Entries provided section start
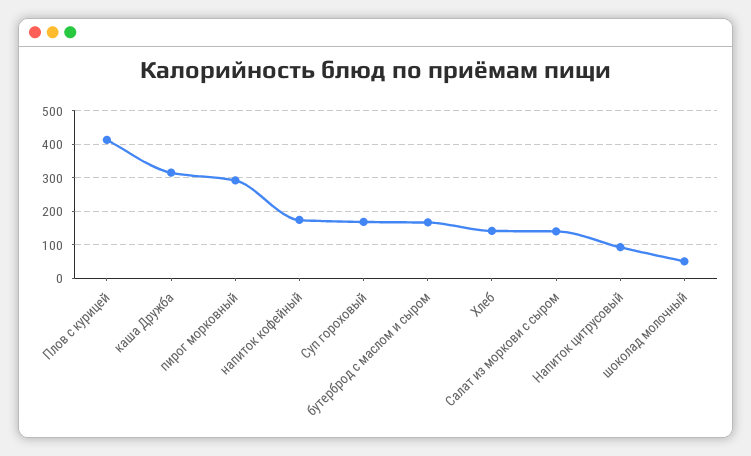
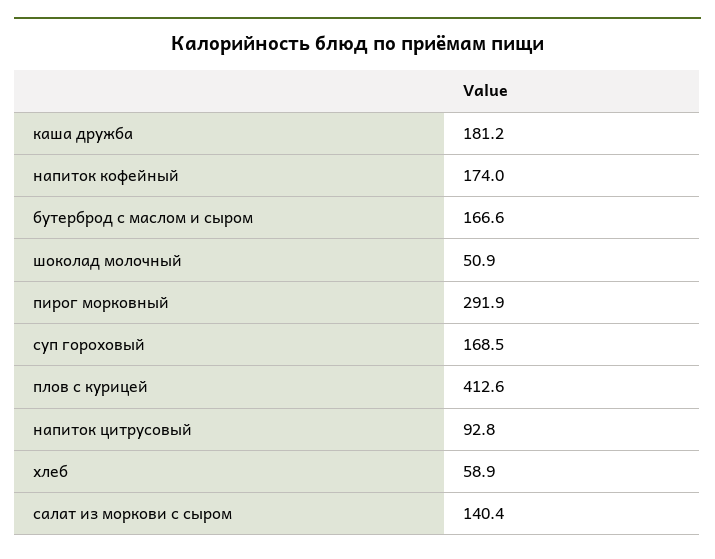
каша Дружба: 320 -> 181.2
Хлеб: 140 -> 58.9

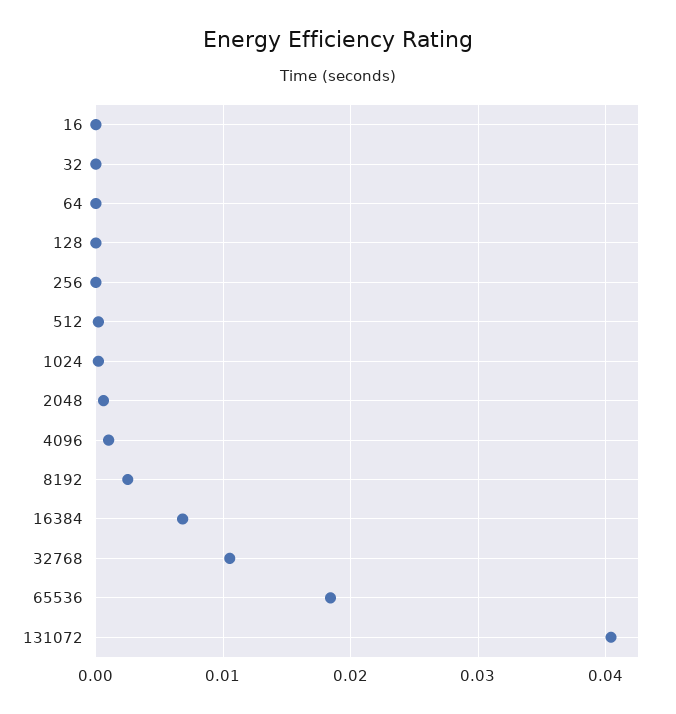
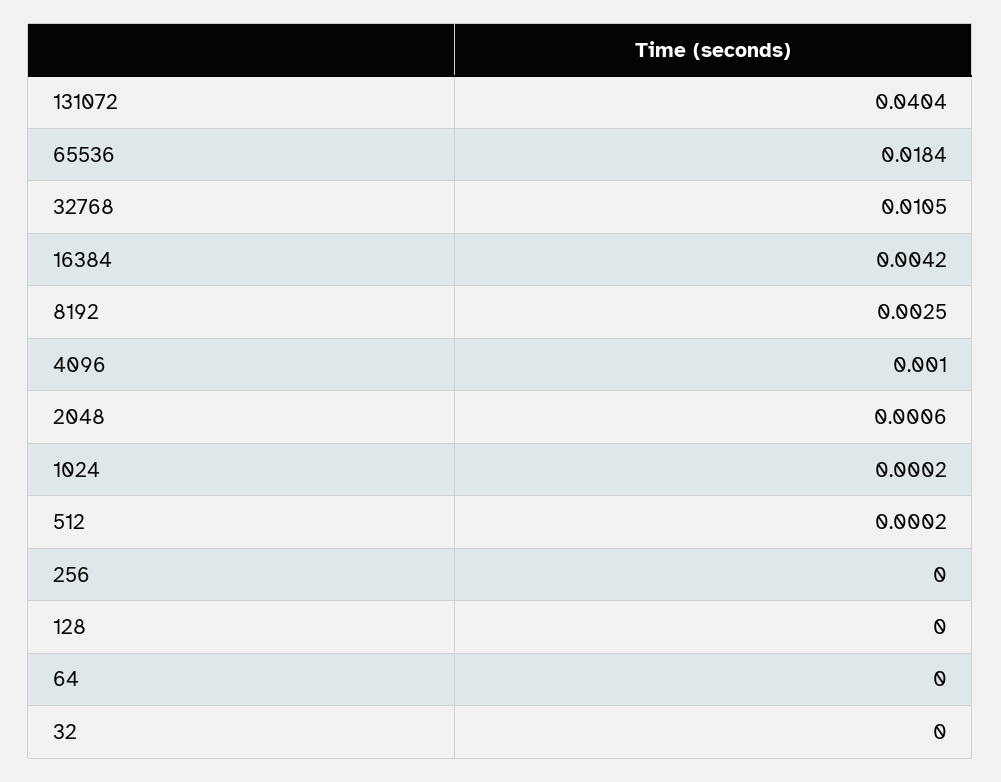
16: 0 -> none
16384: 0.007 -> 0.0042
Entries provided section end
Entries provided section start
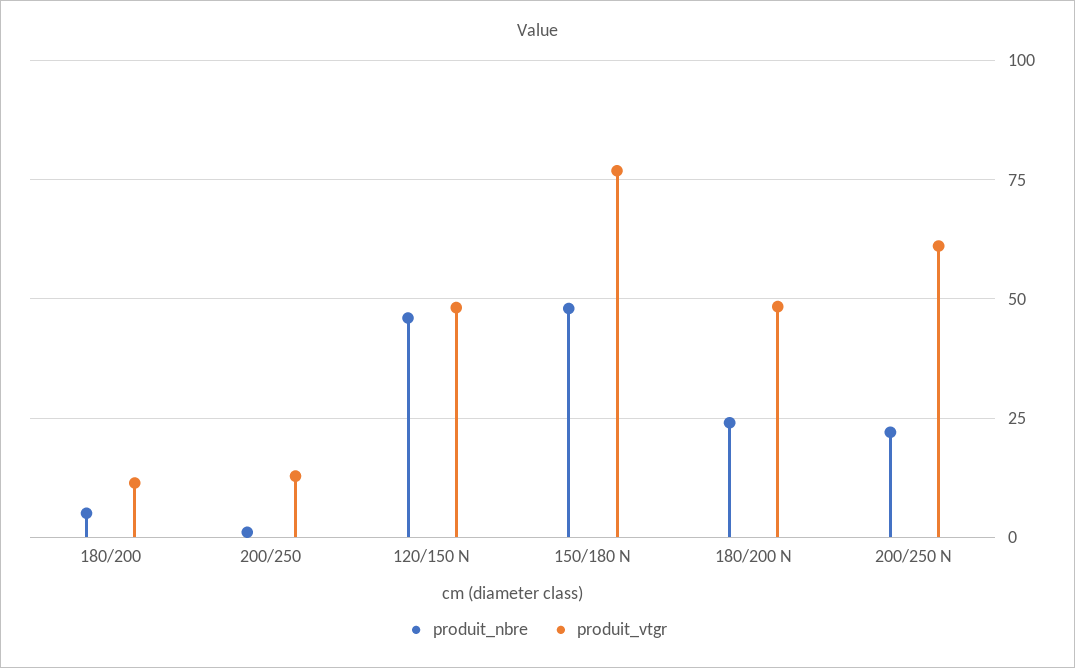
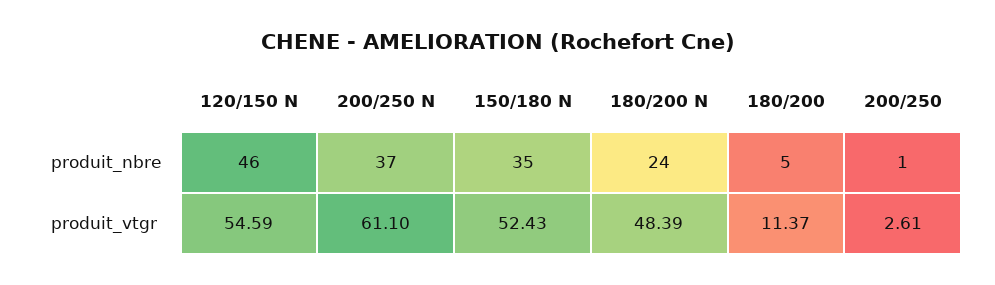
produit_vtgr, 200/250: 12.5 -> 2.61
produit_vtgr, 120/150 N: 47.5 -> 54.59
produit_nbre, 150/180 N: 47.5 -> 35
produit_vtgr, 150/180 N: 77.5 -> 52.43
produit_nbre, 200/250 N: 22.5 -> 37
Entries provided section end
Entries provided section start
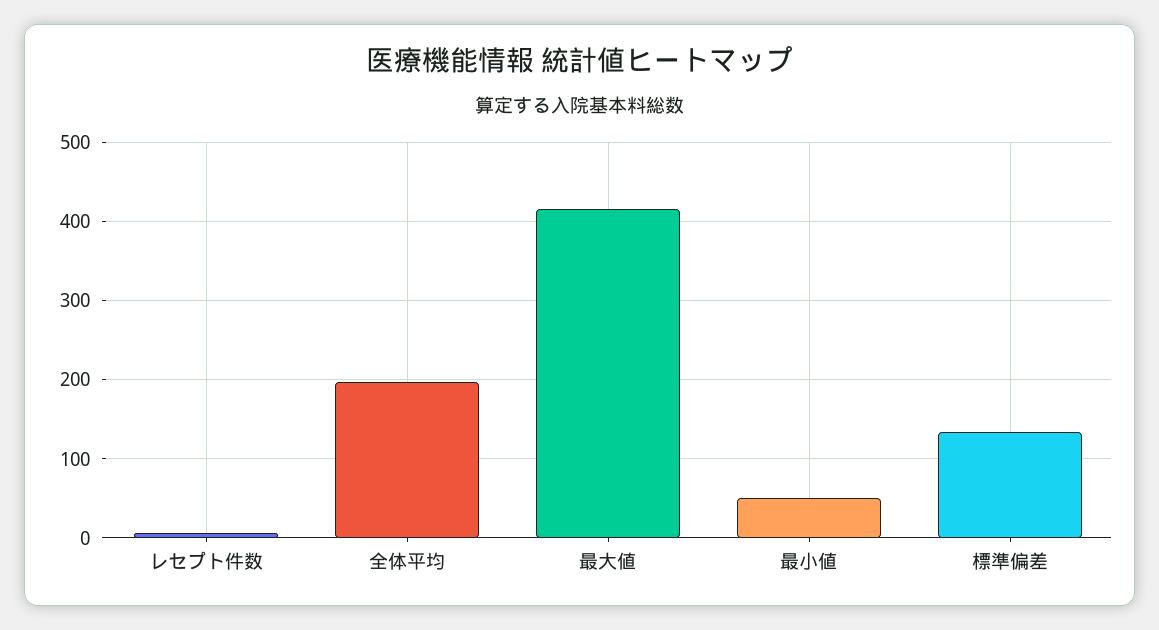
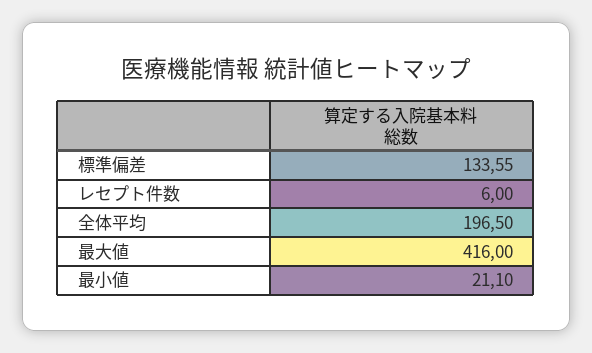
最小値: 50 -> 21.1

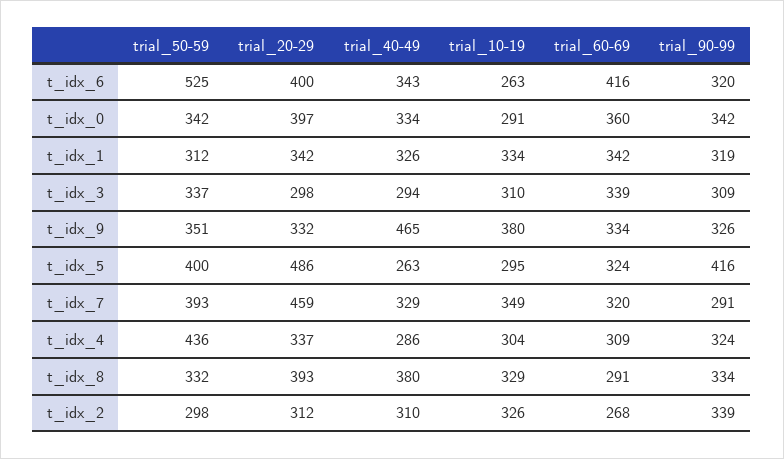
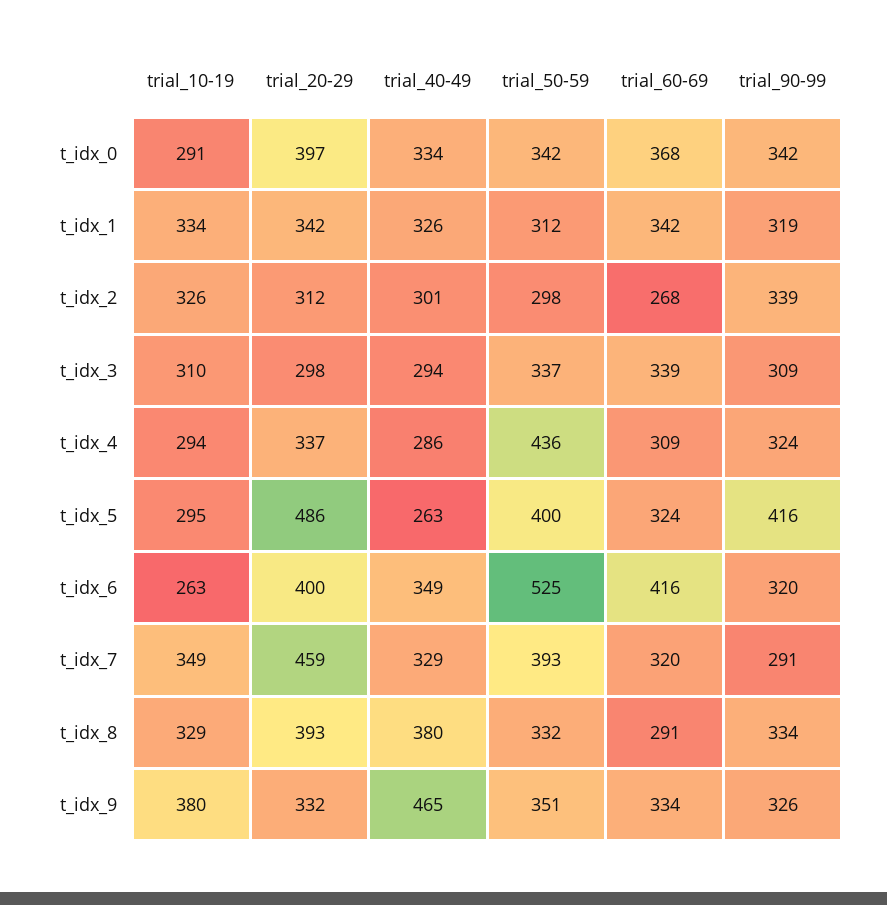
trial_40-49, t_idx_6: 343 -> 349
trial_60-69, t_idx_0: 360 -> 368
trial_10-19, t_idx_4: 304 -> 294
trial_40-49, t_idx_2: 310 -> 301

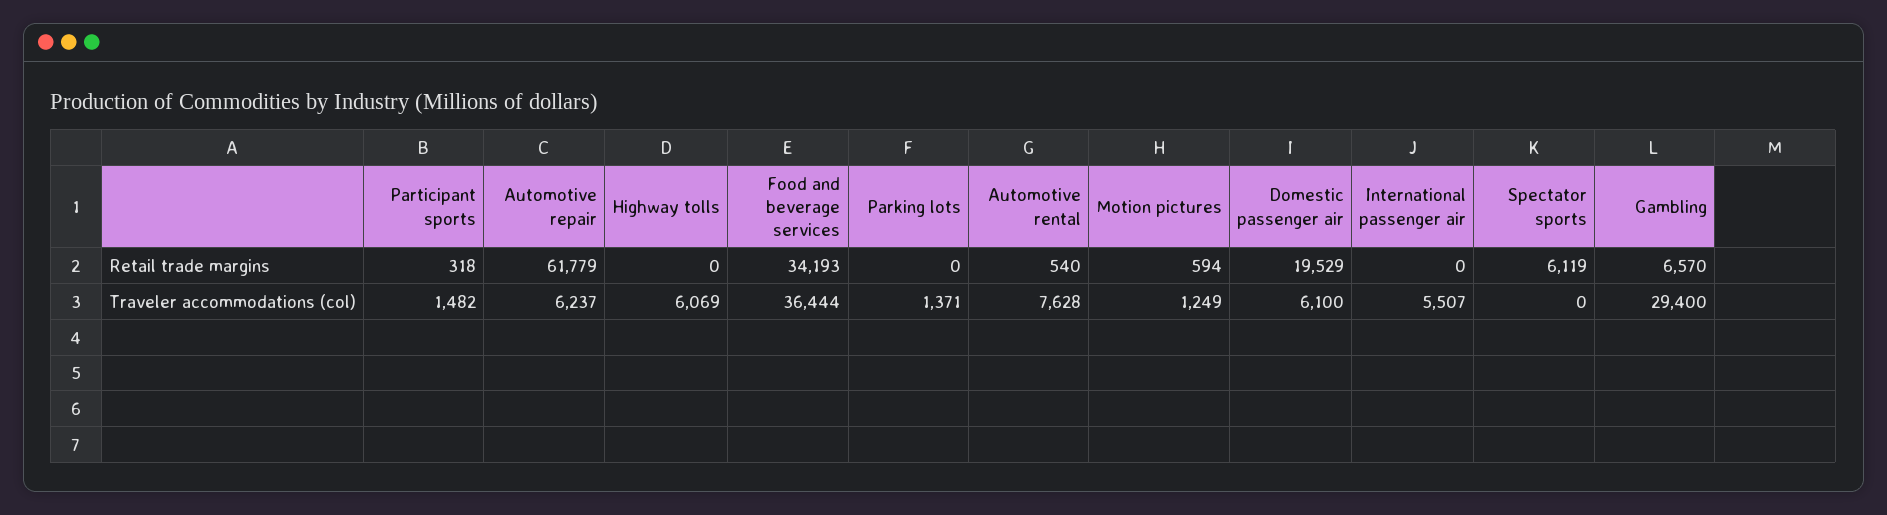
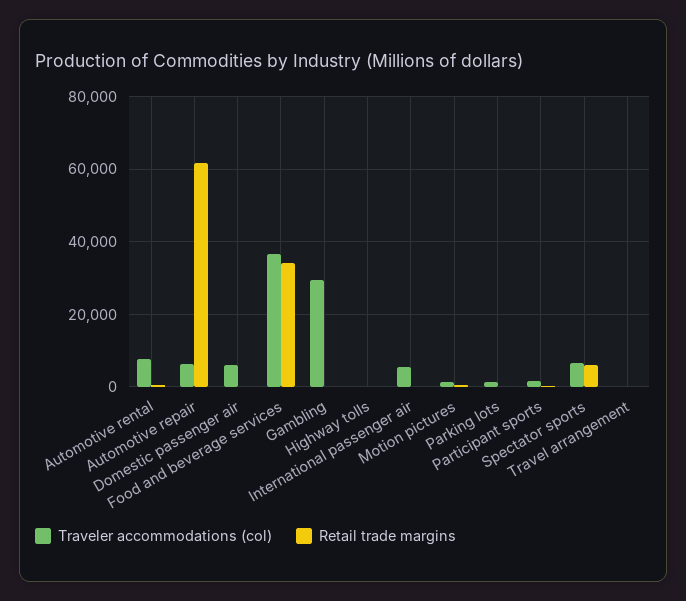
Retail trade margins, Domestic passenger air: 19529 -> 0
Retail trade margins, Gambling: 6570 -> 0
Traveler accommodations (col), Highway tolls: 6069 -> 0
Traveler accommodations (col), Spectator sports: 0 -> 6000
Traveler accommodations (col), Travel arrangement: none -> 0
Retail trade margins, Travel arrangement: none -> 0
Entries provided section end
* Work request: Copy each line of the data that contains the word "trade".

* Solution for this task:
Retail trade margins, Domestic passenger air: 19529 -> 0
Retail trade margins, Gambling: 6570 -> 0
Retail trade margins, Travel arrangement: none -> 0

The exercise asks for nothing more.